### What is required
Every line of the data below that holds the string "pixels" needs to be reported.

### Input records
________________________

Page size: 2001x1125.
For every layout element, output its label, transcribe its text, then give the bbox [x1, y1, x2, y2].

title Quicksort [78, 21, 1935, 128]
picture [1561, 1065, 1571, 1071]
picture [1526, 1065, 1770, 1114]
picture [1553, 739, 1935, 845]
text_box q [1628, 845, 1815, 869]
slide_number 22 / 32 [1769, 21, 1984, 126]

________________________

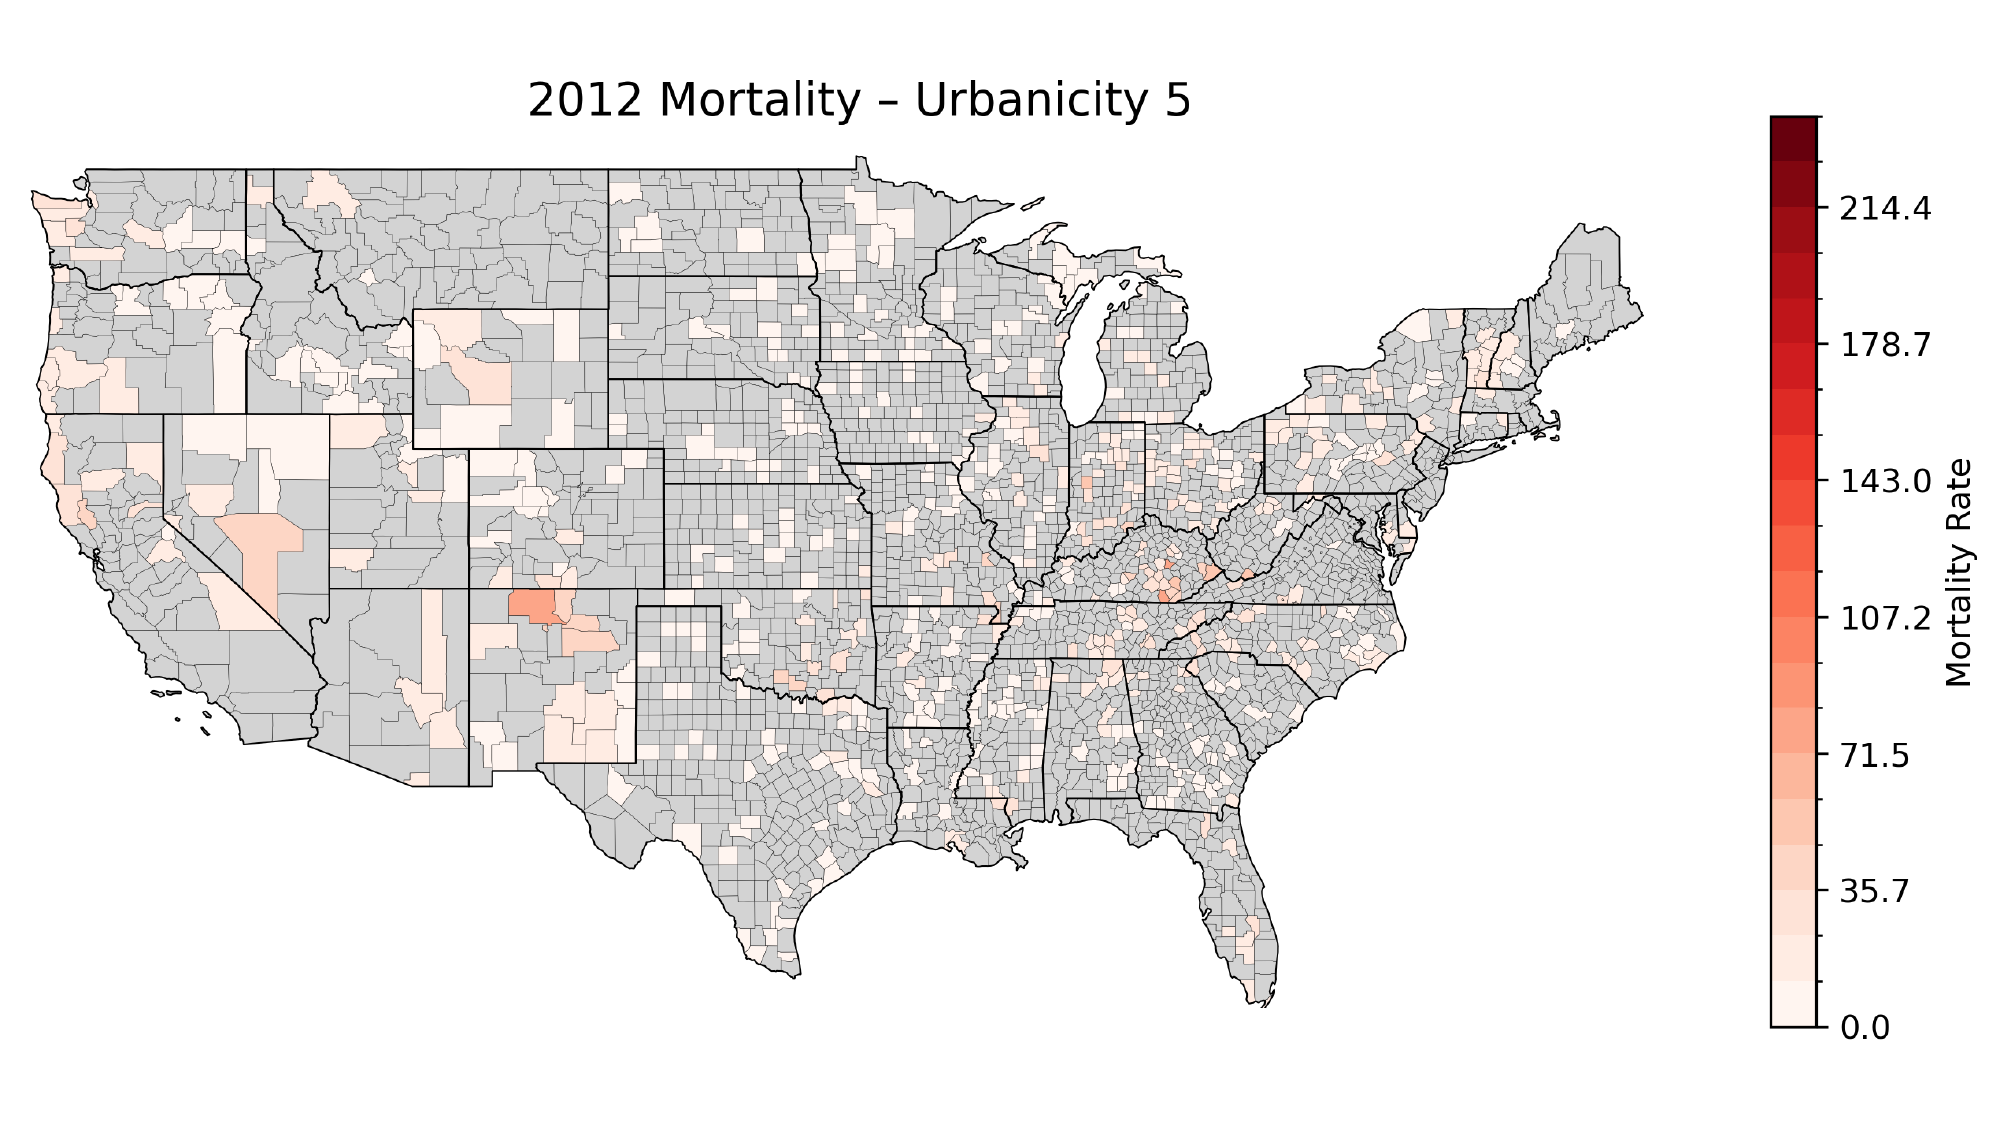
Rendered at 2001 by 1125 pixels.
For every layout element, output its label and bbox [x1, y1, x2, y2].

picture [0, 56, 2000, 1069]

________________________

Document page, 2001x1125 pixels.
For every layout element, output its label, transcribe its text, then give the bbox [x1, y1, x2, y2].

________________________

### Result of the exercise
Rendered at 2001 by 1125 pixels.
Document page, 2001x1125 pixels.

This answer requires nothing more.